== Directions for this task ==
Please reproduce the entries below exactly, starting at the first line and ending with the line that holds "Datafile | Used |".

== Material provided ==
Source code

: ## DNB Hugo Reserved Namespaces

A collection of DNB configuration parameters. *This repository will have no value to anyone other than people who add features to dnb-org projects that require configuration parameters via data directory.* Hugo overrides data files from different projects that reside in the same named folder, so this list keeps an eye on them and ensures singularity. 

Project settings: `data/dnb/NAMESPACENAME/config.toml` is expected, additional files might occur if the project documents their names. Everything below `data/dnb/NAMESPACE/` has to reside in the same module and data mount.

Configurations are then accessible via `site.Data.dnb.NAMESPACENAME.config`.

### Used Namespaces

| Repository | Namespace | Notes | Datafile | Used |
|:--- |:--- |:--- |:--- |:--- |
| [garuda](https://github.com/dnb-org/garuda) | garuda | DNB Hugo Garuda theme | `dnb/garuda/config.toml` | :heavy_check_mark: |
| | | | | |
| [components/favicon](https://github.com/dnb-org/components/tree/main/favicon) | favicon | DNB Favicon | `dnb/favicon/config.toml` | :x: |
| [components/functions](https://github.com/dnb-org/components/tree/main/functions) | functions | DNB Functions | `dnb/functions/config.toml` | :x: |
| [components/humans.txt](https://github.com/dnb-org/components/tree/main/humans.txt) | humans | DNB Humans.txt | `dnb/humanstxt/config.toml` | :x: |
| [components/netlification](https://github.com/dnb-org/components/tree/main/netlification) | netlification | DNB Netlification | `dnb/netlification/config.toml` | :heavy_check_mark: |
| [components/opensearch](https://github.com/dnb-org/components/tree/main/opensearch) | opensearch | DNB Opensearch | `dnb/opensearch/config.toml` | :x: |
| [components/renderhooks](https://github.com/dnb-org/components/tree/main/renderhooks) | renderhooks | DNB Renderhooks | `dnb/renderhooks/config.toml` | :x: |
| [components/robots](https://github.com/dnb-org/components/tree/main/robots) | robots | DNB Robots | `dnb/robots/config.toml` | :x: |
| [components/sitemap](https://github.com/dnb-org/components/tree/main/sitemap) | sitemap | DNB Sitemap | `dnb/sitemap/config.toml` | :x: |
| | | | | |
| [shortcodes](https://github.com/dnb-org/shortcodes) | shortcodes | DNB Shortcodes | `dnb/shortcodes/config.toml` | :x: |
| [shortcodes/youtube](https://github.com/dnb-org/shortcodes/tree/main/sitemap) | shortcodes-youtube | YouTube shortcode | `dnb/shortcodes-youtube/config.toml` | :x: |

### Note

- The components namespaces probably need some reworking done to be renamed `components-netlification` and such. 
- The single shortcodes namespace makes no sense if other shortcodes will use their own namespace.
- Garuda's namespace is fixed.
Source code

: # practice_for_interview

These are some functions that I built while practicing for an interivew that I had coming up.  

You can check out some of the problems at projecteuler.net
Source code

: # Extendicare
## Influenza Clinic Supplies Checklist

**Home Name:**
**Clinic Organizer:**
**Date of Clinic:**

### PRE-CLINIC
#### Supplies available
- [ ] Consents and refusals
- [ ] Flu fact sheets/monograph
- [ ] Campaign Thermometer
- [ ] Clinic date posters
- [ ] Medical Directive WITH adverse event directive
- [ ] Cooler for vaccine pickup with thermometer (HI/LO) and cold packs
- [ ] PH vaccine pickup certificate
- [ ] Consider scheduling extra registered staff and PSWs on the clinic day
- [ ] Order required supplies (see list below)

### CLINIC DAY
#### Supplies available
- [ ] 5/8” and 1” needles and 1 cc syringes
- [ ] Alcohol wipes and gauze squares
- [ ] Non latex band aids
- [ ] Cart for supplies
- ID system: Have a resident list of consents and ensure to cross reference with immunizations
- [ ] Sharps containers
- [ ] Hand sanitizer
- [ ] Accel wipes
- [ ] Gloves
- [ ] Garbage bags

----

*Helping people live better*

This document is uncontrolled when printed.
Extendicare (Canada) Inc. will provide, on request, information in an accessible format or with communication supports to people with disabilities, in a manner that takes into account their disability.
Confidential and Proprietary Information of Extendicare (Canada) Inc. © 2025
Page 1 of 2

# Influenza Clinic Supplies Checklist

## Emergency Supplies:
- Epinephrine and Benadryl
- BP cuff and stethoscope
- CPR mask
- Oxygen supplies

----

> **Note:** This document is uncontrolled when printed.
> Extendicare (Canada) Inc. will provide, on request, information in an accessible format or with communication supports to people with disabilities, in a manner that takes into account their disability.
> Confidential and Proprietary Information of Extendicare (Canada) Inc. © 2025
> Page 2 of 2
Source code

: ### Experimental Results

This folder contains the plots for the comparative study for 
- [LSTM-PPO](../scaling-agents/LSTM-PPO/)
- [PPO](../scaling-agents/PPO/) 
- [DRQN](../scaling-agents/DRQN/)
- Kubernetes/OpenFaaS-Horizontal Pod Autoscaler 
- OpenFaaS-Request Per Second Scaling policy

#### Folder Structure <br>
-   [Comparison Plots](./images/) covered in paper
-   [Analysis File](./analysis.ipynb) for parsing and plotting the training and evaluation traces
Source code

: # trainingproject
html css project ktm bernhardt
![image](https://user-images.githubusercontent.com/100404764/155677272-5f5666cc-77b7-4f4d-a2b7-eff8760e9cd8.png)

== Exercise result ==
Source code

: ## DNB Hugo Reserved Namespaces

A collection of DNB configuration parameters. *This repository will have no value to anyone other than people who add features to dnb-org projects that require configuration parameters via data directory.* Hugo overrides data files from different projects that reside in the same named folder, so this list keeps an eye on them and ensures singularity. 

Project settings: `data/dnb/NAMESPACENAME/config.toml` is expected, additional files might occur if the project documents their names. Everything below `data/dnb/NAMESPACE/` has to reside in the same module and data mount.

Configurations are then accessible via `site.Data.dnb.NAMESPACENAME.config`.

### Used Namespaces

| Repository | Namespace | Notes | Datafile | Used |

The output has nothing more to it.